Hong Kong stocks sank by the most since July as China Evergrande Group’s free-fall stoked concerns about credit risks among indebted developers and Chinese officials failed to calm investors about tech sector clampdown.
The Hang Seng Index slumped 3.5 per cent to 24,053.98 as of 10.35am local time, set for the worst day since a 4.2 per cent crash on July 27. All 60 index members declined. The local market weakened as a public holiday in China deprived it of the buying support from mainland funds.
The Stock Connect’s southbound trading link with Hong Kong will be shut over the next three days, according to exchange data.
Tencent slipped 2.3 per cent to HK$451.20, carmaker BYD lost 4.8 per cent to HK$245 and Meituan retreated 2.7 per cent to HK$234.40. The Hang Seng Property sub-index tumbled 6 per cent to the lowest level in more than seven years.

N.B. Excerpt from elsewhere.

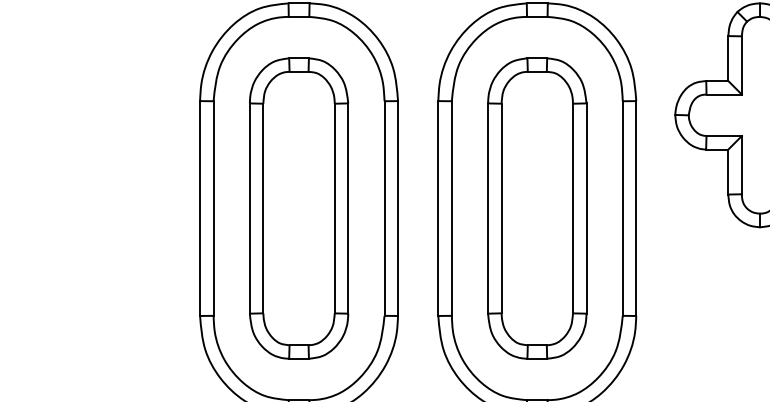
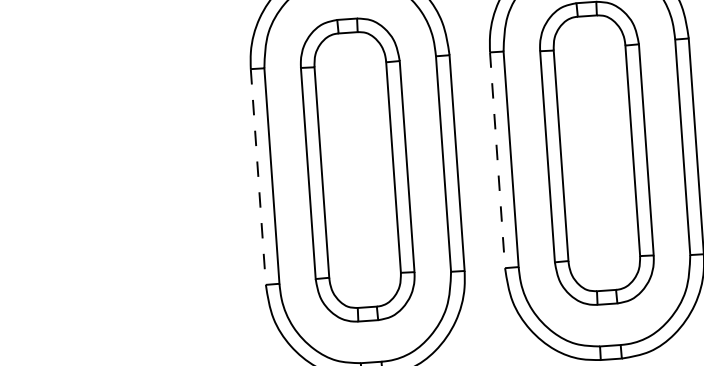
line: (200, 209) -> (258, 177), solid -> dashed
line: (438, 209) -> (497, 161), solid -> dashed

China Evergrande sank 14 per cent to HK$2.18, taking its six-day losses to 41 per cent. The developer on the weekend offered its properties at discounted prices to repay creditors, after hiring outside advisers to tackle its debt burden.
China’s top regulators defended their market-roiling crackdown on various industries in a meeting with Wall Street executives, while reassuring them the stricter rules are not aimed at stifling technology companies or the private sector, according to a Bloomberg report.